Between Rumburgh and Bungay, as one gathers pace along the easy lane, passing those old farmhouses, navigation can become confusing if one is not careful. The Saints come marching quickly along hereabouts. To the east of the A144 are two Ilketshalls; St. Lawrence and St. Andrew (though a glance at the maps showed two additional isolated churches, one of which could have been St. John’s, but both were presumably Ilketshalls). To the west of the main road an Ilketshall enclave can be found at St. Maragret’s of that ilk. Clear enough? Well, the enclave is bordered to west and south by South Elmhams; St. James, St. Nicholas, St. Cross, All Saints, St. Michael, St. Peter and, just when things were getting simple, St. Margaret. The signs often bear the name only of the Saints, though St. Margaret Ilket is sometimes used for the sake of clarity. However, unless well versed in this area of Suffolk, you may be struggling to distinguish between your Ilkets and your Elmhams by this stage. Those of a mischievous nature will note with some sadness that North Elmham is a long way off (the link may be something to do with Saxon bishops) in mid-Norfolk and, even there, is unable to muster a single additional Saint.
Navigation through this Holy Land was simple, as I didn’t want to go to any of the villages in particular. The road to Bungay did but one little twist around St. Margaret … let’s just check the map …. Ilketshall …. before running easily into the slumbering heat of early evening in Bungay. In the off-license, the sales assistant complained of the cold from the chiller cabinet when I pointed out what a temperate place she had to work in.

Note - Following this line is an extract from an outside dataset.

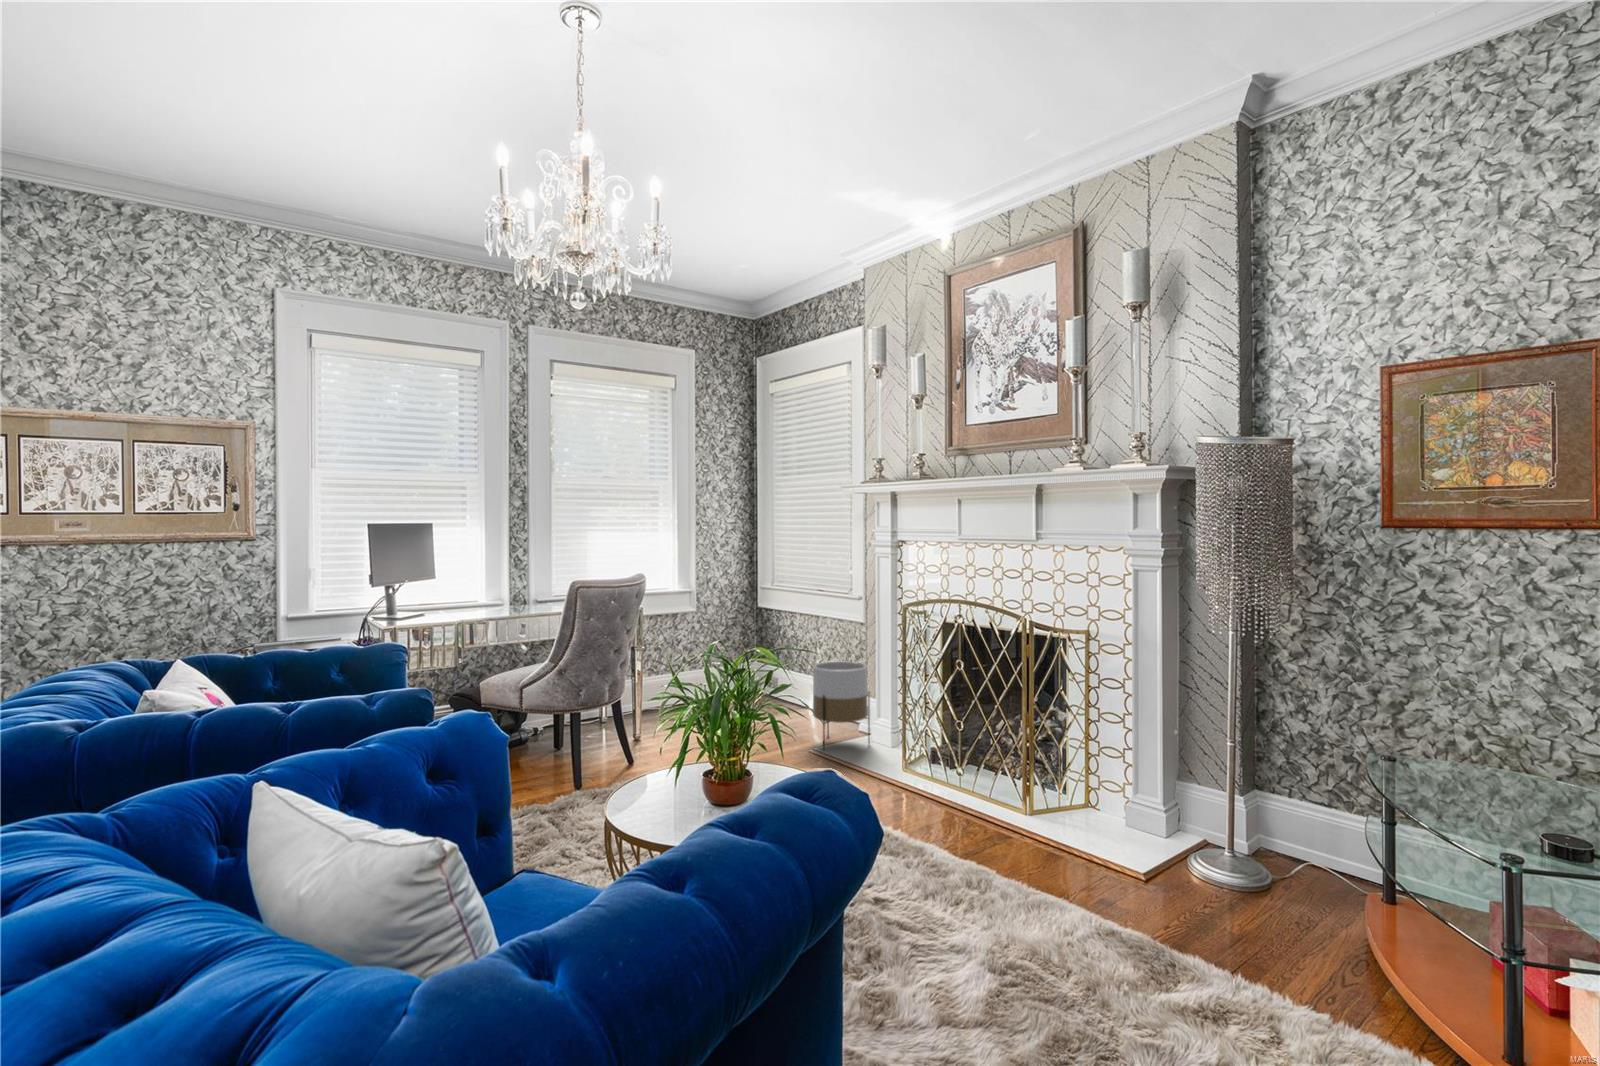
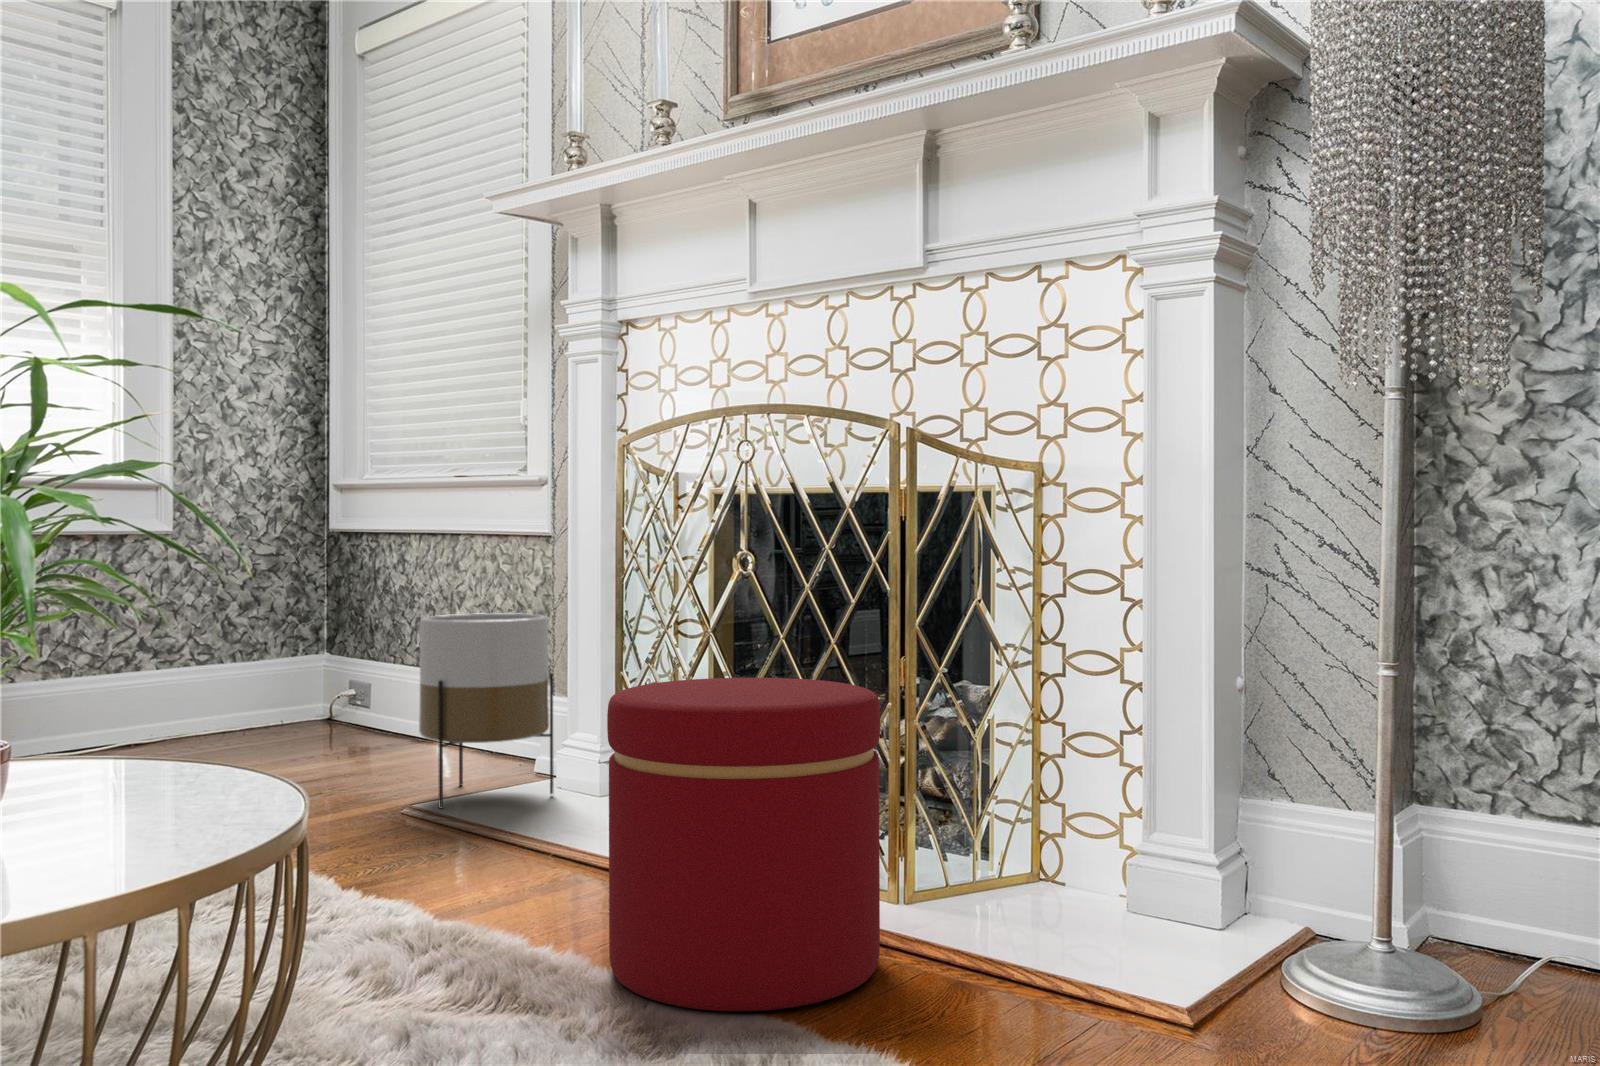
ottoman: none [912,723,1018,860] -> present [607,678,880,1011]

Cold beer purchased and back down the one-way system to the campsite. Smoke was rising from the assembled barbecues; I worked my way through four litres of water and relaxed with a chilly Czech pilsner. Objective three on the list, achieved.
The entire route is on OS 1: 50 000 sheet 156
Distance: 70 miles
Ascent: barely worth counting.
http://www.walpoleoldchapel.co.uk/index.htm for the Old Chapel
http://outneymeadow.co.uk/ for camping in Bungay, that Fine Old Town
http://framlinghammarket.co.uk/ for tasty cheesecakes and much more
http://laxfieldkingshead.co.uk/ for the King’s Head or Low House
The only railway line near this route is the Ipswich to Lowestoft line. The nearest station to Bungay is at Beccles and the other useful stops near the route are at Brampton, Halesworth, Darsham and Saxmundham.